On the Euclidean plane two equidistant lines with respect to one straight line are equidistant from each other. How about it in the Hyperbolic Non-Euclidean World? Klein's disk is good to distinguish a curved line and a straight line visually. So we used it. Both white and green lines are equidistant to the yellow straight line. Red lines are hyperbolic normals to the yellow straight line. Since the two equidistant lines are not straight lines, one is not an equidistant line to the other. But every distance between the green and white lines measured along each red segment is constant.
As a trial, we draw the green normals on the white line, and measured hyperbolic lengths of green segments. Naturally they are not constant.



      Fig.5 shows parallel curves on Euclidean plane.

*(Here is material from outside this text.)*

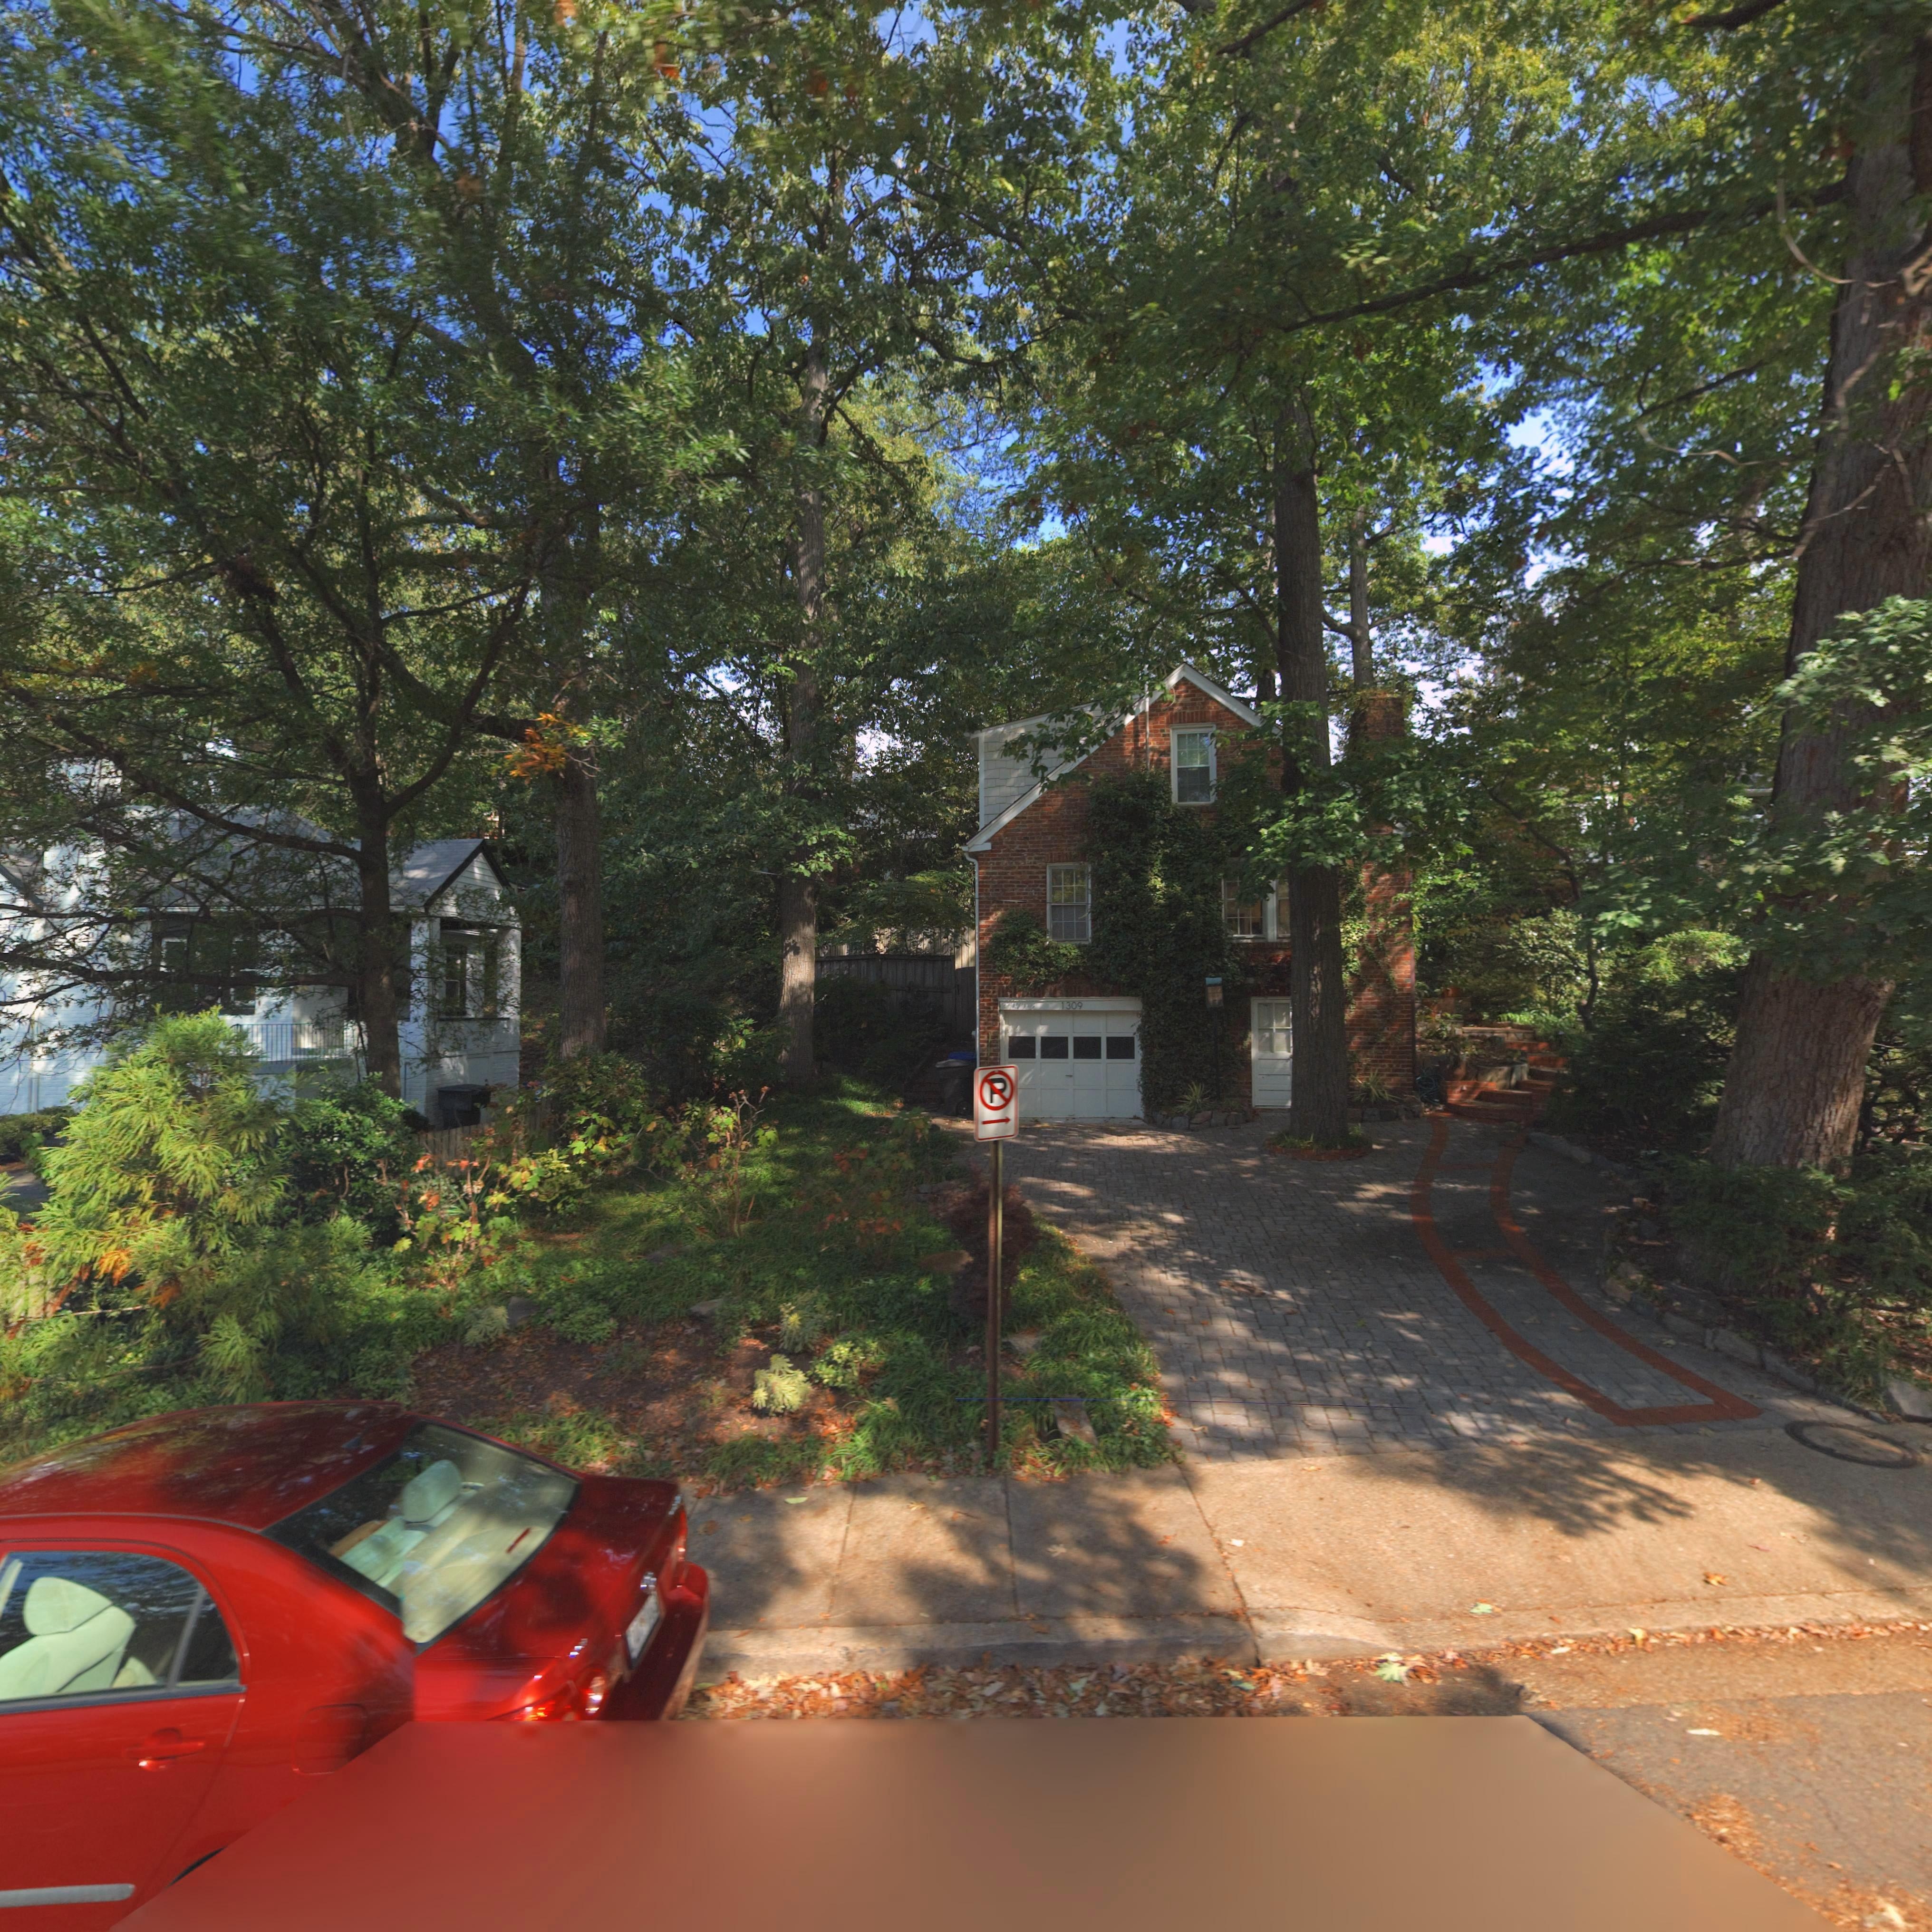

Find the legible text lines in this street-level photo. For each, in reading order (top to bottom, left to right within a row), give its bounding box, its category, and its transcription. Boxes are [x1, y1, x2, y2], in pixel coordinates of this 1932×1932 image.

[1061, 1001, 1083, 1010] StreetNumber: 1309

Incidentally, let us see what is called parallel curves. They are curved lines that have common normal at every point on them.
      [1]: The red segments are common normals but their lengths are not constant.
      [2]: It is a part of a concentric circle. In this case, needless to say, lengths of all red segments are equal.
(Scroll and shake your screen up and down. The parallel curve [1] will snake.)

      Look at Fig. 6.
What will happen if we draw parallel curves in the Hyperbolic Non-Euclidean World? In case of a concentric circle, the result shall be the same as in the Euclidean. It's not fun. On Klein's disk we draw similar curves to [1] in Fig. 5. First we draw the green line and we put the red hyperbolic normals with constant hyperbolic length. Then we follow the end points of the red segments and get the white curves. Well, it looks like a caterpillar eating infinity, doesn't it? Tangents of each white curve are not hyperbolic perpendicular to red normals. Therefore white curves are not parallel curves. But in case of the figure they are quite close to parallel curves. Anyway parallel curves in the Hyperbolic Non-Euclidean World become like this figure.